The dispute arose from contractual and financial dealings between appellant (second accused) and respondent complainant relating to the construction work undertaken between 2008-2010. A No Dues Certificate was issued by the second respondent. Subsequent disputes arose, culminating in cross allegations. An FIR was lodged by the second respondent against appellant under Sections 420 and 506 of the IPC. After investigation, Charge Sheet was filed against appellant under Sections 420, 406, 344 and 506 and the matter was registered before the Additional Chief Metropolitan Magistrate, Hyderabad.

The appellant filed an application under Section 482 of the CrPC before the High Court for quashing of the order of the Additional Chief Metropolitan Magistrate, taking cognisance of the offences punishable under Sections 420, 506, 344 and 406 of the IPC and issuing summons to the appellant. The High Court partly allowed the said application and quashed the order of taking cognisance of the offence under Section 406 of the IPC, whereas the High Court declined to quash proceedings under Sections 420, 344 and 506 of the IPC. Aggrieved thereby, the appellant filed the appeal before the Apex Court.

Reasoning

On a perusal of the material on record, including the FIR and the charge sheet, the Bench noted that they contained specific allegations that the appellant induced the second Respondent to undertake substantial construction work on the assurance of payment, which was withheld as per the complaint. Four witnesses corroborated the complaint’s version during the investigation. “These assertions cannot, at this stage, be regarded as inherently improbable, absurd or incapable of attracting criminal liability so as to warrant quashing”, it held.

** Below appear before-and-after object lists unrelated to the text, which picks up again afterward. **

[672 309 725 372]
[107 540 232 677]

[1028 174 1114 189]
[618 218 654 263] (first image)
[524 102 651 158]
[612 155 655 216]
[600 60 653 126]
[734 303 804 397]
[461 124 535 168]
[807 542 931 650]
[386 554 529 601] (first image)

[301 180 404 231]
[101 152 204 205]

As per the Bench, the appellant’s reliance on the disputed No-Dues Certificate did not advance the case for quashing. The Bench was of the view that the present case did not fall within any of the narrowly crafted circumstances in which quashing may be justified, as held in State of Haryana v. Bhajan Lal (1992).

The Bench also noted that the High Court, after analysing the record, correctly concluded that the ingredients of the offence under Section 406 of the IPC were not made out and, therefore, quashed the cognisance under that provision. “However, the High Court also found that the allegations prima facie disclose the elements of offences under Sections 420, 344 and 506 of the IPC, and thus, rightly refrained from quashing proceedings relating to those offence”, the order read.

The Bench thus stated, “In appellate jurisdiction, the Court does not ordinarily reappreciate evidence or revisit factual findings of the High Court unless the order suffers from manifest illegality, perversity or arbitrariness. The appellant has failed to demonstrate any such infirmity in the impugned decision.” Thus, finding the appeal to be devoid of merit, the Bench dismissed the appeal.

Cause Title: Rocky v. State of Telangana (Neutral Citation: 2025 INSC 1384)

Appearance

Appellant: Senior Advocates Siddharth Dave, Sridhar Potaraju, Anirudh Sharma, Varun Kesarwani, AOR Anirudh Sharma

Respondent: AOR Devina Sehgal, Advocates Srikanth Varma Mudunuru, Yatharth Kansal, AOR Sanjay Nair S.